Our study’s major strength is the fact that our hospital is the only hospital serving the entire population of Southern Israel (the Negev). The hospital provides medical health care for mothers and their offspring; thus, as long as the patient and her child live in the area, they would most probably be diagnosed and treated in this hospital. Even though our findings regarding higher rates of adverse perinatal outcomes correlate with previous studies concerning women with celiac disease, the study is the first to investigate the long-term gastrointestinal morbidity in offspring of women with celiac disease.

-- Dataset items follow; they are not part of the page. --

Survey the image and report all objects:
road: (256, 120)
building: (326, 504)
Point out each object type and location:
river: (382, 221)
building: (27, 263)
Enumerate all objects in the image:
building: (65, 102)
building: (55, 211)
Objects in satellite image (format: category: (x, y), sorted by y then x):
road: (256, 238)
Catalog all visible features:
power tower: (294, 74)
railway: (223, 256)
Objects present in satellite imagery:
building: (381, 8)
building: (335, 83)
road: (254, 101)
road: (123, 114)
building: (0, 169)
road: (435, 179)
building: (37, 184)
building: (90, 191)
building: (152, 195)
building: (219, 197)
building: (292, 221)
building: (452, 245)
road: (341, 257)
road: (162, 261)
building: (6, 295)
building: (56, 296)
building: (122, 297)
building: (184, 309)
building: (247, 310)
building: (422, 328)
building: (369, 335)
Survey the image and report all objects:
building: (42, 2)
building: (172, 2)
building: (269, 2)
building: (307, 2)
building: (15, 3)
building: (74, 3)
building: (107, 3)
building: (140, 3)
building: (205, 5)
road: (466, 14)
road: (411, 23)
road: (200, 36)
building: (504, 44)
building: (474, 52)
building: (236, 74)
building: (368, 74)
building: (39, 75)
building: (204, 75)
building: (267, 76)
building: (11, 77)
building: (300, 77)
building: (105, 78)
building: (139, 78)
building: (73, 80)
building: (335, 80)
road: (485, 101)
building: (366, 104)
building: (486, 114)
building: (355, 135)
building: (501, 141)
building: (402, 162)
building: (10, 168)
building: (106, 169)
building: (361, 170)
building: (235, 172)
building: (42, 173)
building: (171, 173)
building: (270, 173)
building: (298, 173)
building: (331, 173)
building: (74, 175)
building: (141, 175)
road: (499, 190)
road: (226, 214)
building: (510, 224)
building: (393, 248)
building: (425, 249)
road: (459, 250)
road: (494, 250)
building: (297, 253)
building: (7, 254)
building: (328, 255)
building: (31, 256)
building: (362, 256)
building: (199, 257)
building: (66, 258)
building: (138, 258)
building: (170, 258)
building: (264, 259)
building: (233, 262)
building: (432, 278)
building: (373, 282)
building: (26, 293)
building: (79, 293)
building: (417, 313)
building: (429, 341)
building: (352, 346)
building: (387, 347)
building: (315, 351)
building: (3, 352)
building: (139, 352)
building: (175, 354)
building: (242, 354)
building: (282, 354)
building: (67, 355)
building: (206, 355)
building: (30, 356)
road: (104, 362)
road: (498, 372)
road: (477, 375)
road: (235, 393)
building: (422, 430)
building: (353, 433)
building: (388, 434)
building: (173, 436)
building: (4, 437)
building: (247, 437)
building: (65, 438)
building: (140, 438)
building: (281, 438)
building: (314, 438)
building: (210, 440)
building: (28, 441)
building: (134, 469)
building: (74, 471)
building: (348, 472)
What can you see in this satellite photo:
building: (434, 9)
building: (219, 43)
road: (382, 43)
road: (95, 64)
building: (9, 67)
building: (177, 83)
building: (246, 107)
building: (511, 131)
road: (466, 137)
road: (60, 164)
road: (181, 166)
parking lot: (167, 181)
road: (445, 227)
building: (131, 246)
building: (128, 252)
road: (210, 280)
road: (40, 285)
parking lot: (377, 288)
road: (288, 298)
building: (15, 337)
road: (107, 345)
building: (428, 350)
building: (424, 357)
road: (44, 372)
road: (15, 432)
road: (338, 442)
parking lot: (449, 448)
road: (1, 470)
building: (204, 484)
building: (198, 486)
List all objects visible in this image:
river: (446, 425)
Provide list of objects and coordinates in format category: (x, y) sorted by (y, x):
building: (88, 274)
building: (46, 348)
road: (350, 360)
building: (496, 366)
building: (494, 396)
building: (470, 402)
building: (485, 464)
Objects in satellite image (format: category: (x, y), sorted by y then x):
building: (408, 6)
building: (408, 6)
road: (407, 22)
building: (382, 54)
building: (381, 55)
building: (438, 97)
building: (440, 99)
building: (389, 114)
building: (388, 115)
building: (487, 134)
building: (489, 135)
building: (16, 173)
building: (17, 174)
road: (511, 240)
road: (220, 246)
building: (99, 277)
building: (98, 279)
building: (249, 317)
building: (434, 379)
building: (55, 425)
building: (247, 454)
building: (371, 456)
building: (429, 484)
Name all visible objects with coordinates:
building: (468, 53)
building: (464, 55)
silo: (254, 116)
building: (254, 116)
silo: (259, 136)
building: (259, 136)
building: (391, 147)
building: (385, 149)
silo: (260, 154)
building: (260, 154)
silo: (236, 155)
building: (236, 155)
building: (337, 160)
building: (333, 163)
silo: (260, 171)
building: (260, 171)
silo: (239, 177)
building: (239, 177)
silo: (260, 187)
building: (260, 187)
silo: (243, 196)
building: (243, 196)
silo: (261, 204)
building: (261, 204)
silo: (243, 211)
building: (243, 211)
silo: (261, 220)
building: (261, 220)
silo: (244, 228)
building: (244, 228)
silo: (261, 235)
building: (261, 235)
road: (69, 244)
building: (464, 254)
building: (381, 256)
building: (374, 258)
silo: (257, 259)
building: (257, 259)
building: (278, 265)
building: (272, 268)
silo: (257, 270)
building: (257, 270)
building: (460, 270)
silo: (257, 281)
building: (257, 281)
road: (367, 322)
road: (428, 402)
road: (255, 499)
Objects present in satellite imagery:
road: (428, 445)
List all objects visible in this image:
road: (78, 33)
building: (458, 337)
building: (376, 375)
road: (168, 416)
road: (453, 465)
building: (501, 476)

Our study also has limitations. First, our main limitation is the lack of available clinical data from the patients. We were not able to differentiate between treated mothers with celiac to those who are not treated. Details about time of diagnosis, duration of the disease, and its severity are not known. Studies showed that undiagnosed celiac disease during pregnancy increased the risk of intrauterine growth retardation and low birth weight relative to controls, whereas this risk disappeared if celiac disease was diagnosed and treated before pregnancy. As mentioned above, we demonstrated an association between women with celiac disease and low birth weight; however, information regarding the years on a gluten-free diet at pregnancy and the age of diagnosis of the maternal celiac disease are missing. Furthermore, we followed these children only up to 18 years of age. It has been suggested that there is a correlation between the duration of gluten exposure and development of an immune response to gluten in genetically susceptible individuals [14]. Therefore, the rate of gastrointestinal morbidity in offspring of mothers with celiac might be higher than we showed.

In conclusion, our study was the first to investigate the long-term gastrointestinal morbidity in offspring of mothers with celiac disease. We showed a significant increase in gastro-duodenal disease, celiac disease, and total gastrointestinal morbidity. In addition, we demonstrated higher rates of adverse perinatal outcomes such as cesarean delivery and low birth weight in mothers with celiac disease. Screening tests are not routinely indicated and are conflicting in the literature [7]. Additional studies should be done before recommending screening for celiac disease during pregnancy and should investigate the effect of treatment on the short and long-term perinatal outcome.